Section Information Extractor This component is used to identify document sections and extract specific information from each section using NLP.
Slide Title Extractor This component extracts the titles from PowerPoint documents (pptx).
Smart Previews This component is needed by BA Insight Smart Previews to generate crawl time document previews. Smart Previews provides high level preview functionality for search results in SharePoint.
SmartHub Best Bets Feeder This component feeds the SmartHub Best Bets engine with data at crawl time.
SmartHub QnA Document Feeder This component feeds the SmartHub Q&A provider index with data at crawl time.
SmartHub QnA Feeder This component feeds the SmartHub Q&A engine with data at crawl time
Spacy NER This component analyzes text with spaCy models and extracts named entities, key phrases, entities and sentences.

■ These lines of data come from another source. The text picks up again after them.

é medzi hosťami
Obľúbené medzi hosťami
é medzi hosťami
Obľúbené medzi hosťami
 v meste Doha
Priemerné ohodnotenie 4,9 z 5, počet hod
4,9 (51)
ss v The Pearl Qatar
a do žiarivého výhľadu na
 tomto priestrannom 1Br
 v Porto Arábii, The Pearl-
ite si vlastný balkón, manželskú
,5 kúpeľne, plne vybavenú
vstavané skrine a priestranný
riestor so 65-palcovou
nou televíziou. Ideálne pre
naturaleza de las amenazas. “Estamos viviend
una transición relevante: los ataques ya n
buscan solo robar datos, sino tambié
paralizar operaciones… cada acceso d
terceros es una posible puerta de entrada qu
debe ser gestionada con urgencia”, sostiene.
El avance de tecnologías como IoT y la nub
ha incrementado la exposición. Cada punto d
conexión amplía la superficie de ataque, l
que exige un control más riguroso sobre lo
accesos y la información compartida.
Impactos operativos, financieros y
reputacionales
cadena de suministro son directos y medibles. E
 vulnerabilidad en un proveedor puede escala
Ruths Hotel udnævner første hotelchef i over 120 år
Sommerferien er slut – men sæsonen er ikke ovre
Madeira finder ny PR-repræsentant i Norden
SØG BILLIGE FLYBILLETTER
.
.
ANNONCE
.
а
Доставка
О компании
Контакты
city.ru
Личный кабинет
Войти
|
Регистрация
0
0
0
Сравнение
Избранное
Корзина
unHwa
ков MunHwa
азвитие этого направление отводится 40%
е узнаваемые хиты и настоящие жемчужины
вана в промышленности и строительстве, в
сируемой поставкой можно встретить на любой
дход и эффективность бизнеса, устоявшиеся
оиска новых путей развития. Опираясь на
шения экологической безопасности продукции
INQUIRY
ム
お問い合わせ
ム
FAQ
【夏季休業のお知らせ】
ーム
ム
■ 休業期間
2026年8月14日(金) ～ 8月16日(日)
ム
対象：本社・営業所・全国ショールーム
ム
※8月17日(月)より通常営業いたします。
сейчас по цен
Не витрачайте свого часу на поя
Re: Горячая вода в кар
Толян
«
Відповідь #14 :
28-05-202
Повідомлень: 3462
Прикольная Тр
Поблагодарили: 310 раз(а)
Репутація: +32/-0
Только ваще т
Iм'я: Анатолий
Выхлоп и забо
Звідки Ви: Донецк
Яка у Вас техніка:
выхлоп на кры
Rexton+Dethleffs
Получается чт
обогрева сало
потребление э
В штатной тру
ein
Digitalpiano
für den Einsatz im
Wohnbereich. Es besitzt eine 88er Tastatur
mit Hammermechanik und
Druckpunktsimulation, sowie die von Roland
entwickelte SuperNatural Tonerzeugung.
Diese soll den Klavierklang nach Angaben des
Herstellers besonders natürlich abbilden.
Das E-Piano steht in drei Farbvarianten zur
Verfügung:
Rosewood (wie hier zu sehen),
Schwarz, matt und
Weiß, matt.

Summary Generator This component generates text summary based on provided or calculated important words or entities.
Tag Threshold Limits This component applies thresholds to properties to limit the number of values returned.
Tika Extractor This component extracts the body and metadata from raw binary files. You can use this component when the calling source system is unable to extract the body and metadata, as classification stages require this data.
Video Processor Microsoft Video Indexer This component analyzes videos and extracts detected text and concepts based on Azure Video Indexer API.
West KM Metadata V6 Elastic This component calls the West KM Version 6 Legal Knowledge Management Classification Elastic Engine to extract legal metadata from content.
West KM Transactional V5 This component calls the West km Legal Knowledge Management Classification Engine to extract legal metadata from content.